Create light, airy, and protein-packed Greek yogurt pancakes from scratch. This easy recipe delivers fluffy texture in under 20 minutes, making it a perfect high protein breakfast.
Author:Cat
Prep Time:10 min
Cook Time:10 min
Total Time:20 min
Yield:About 8 pancakes 1x
Category:Breakfast
Method:Stovetop Griddling
Cuisine:American
Diet:Vegetarian
Ingredients
Scale
1 cup all-purpose flour
2 teaspoons baking powder
1/2 teaspoon baking soda
1/4 teaspoon salt
1 large egg
1 cup plain Greek yogurt (full-fat or 2%)
1/2 cup milk (dairy or non-dairy)
2 tablespoons granulated sugar
1 teaspoon vanilla extract
1 tablespoon melted butter or oil, plus more for the griddle
Instructions
In a medium bowl, whisk together the flour, baking powder, baking soda, and salt. Set the dry ingredients aside.
In a separate large bowl, whisk the egg until lightly beaten. Add the Greek yogurt, milk, sugar, and vanilla extract. Whisk until the mixture is smooth and combined.
Gently fold the dry ingredients into the wet ingredients using a spatula. Mix only until the flour streaks disappear. Do not overmix; a few small lumps are fine for fluffy pancakes.

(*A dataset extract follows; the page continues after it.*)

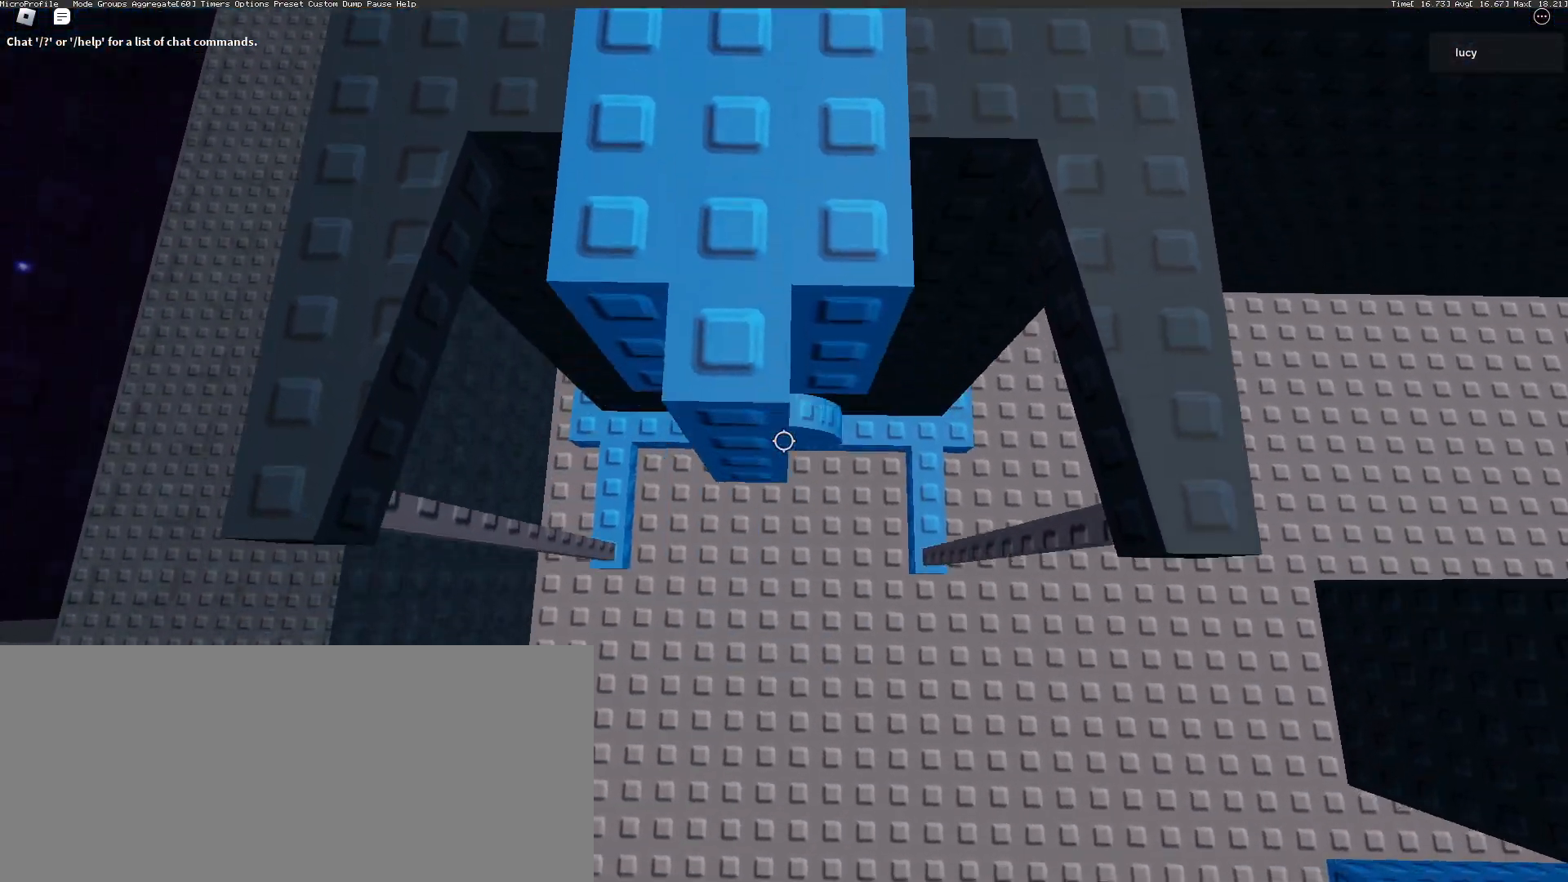
{"keys": ["w"], "mouse": ["mb4", "mb5"], "events": [[50, "s", "up"], [133, "d", "down"], [133, "w", "down"], [183, "space", "up"], [267, "d", "up"]]}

Fold in the melted butter or oil.
Heat a lightly oiled griddle or non-stick skillet over medium heat. The griddle is ready when a drop of water sizzles immediately.
Pour 1/4 cup of batter onto the hot griddle for each pancake. Cook for 2 to 3 minutes, or until bubbles appear on the surface and the edges look set.
Flip the pancakes and cook for another 1 to 2 minutes until golden brown and cooked through.
Serve immediately with your favorite toppings, such as fresh berries or a drizzle of maple syrup.
Notes
For extra fluffiness, let the batter rest for 5 minutes before cooking.
If you prefer a tangier flavor, use plain Greek yogurt without added sugar.
These pancakes freeze well; stack cooled pancakes between parchment paper and store in a freezer bag for quick reheating in the toaster.